Porter Burks, who police said had schizophrenia, was believed to be experiencing a mental health crisis when he was fatally struck 19 times during a confrontation with officers early on the morning of Oct. 2.
Wayne County Prosecutor Kym Worthy announced her decision not to prosecute responding officers Wednesday, saying they had minimal time to "eliminate the threat," the Detroit Free Press reported.
"The police spent a significant amount of time trying to get him to drop his weapon," Worthy wrote in a statement. "He suddenly ran at them with the knife and covered the distance between them in approximately three seconds. Eyewitnesses to the shooting were interviewed and indicated that the police did all that they could to de-escalate the situation before Mr. Burks charged at the police."

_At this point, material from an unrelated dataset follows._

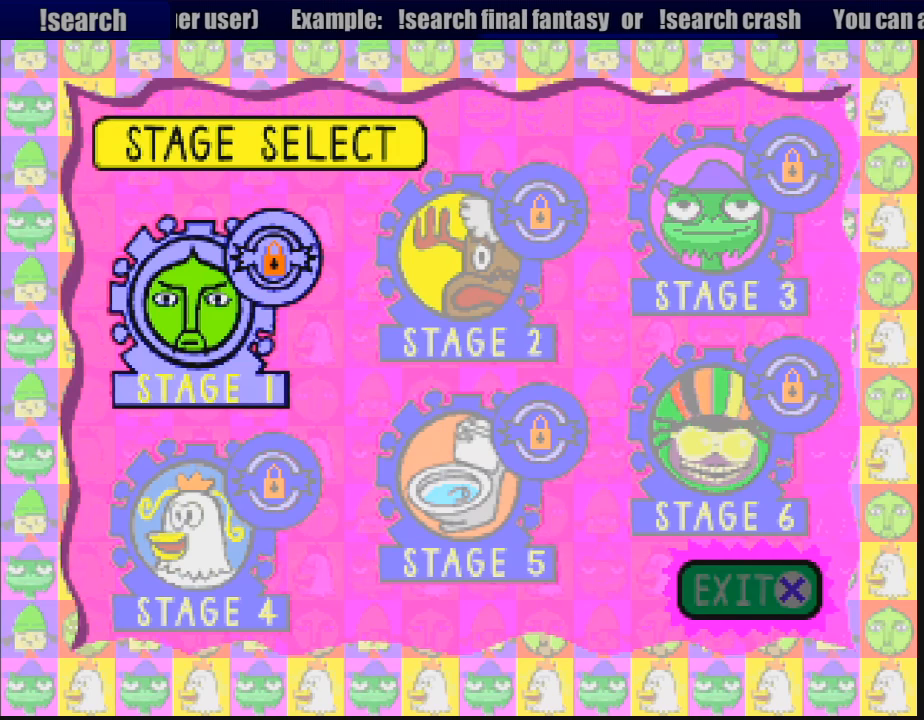
{"buttons": [], "events": [[133, "DPAD_DOWN", "up"], [350, "DPAD_UP", "down"], [483, "DPAD_UP", "up"]]}
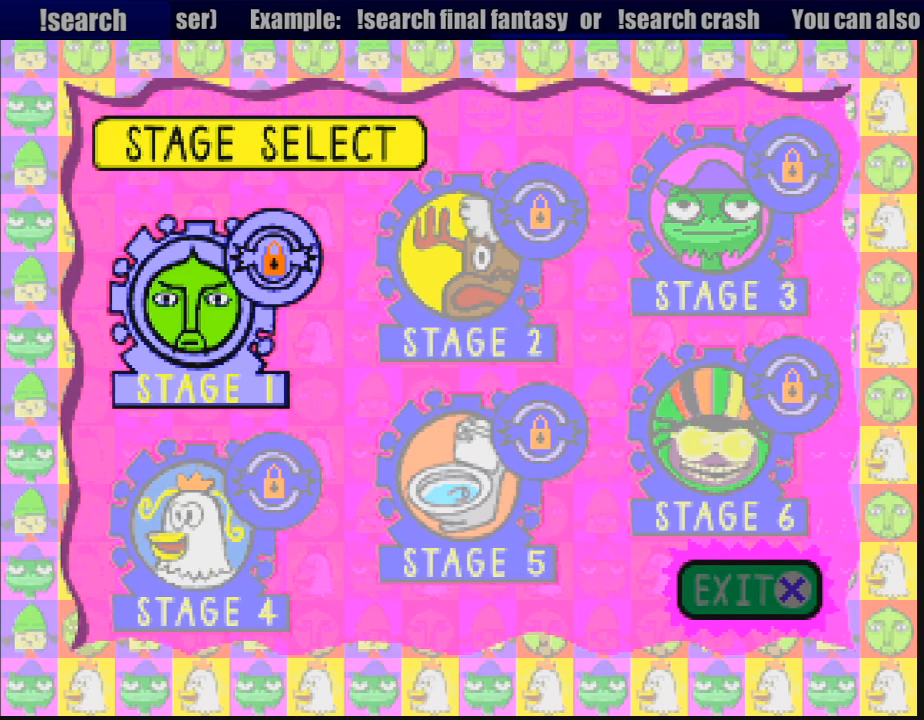
{"buttons": [], "events": [[383, "DPAD_DOWN", "down"], [500, "DPAD_DOWN", "up"]]}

Body camera footage shows law enforcement pleading with Burks to drop the 3 1/2-inch blade he was carrying on a dimly lit Detroit street.
"Drop the knife for me, man. Come here real quick. You’re OK," said a member of the Detroit Police Department’s crisis intervention team about 5 a.m. on the city’s west side. "You’re not in any trouble. Can you just talk to me and drop the knife?"
"You’re not in any trouble, OK?" the officer continued. "I just want to help you. I just want to help you, man. OK? Can you just drop the knife for me please? Please? Whatever you’re going through I can help you."
But Burks — who had a history of struggling with mental illness — didn’t drop the knife and after pacing in the middle of the street suddenly sprinted toward officers, who fired 38 shots in three seconds, hitting him 19 times. Burks was pronounced dead at a hospital.
The decision not to prosecute the officers who killed Burks "devastated" his family, said Michelle Wilson, Burks’ aunt.
The family's lawyer announced earlier this month that they are suing the city for $50 million in a wrongful death lawsuit claiming gross negligence, assault and battery, and more.
"He was a smart, loving person. He was a human. That’s a life. He didn’t deserve to be murdered," Wilson said.
"It feels like (Burks’ death) is happening all over again. We are hurt, words do not describe the pain."
Demonstrators near the site of Burks' death called for change in the way police respond to mental health calls.
Detroit Police Chief James White called the shooting a "very tragic situation."
"Not the desired outcome. This is not what we wanted," said White, who later added "our mental health crisis in this country is real. Our mental health crisis in our city is real."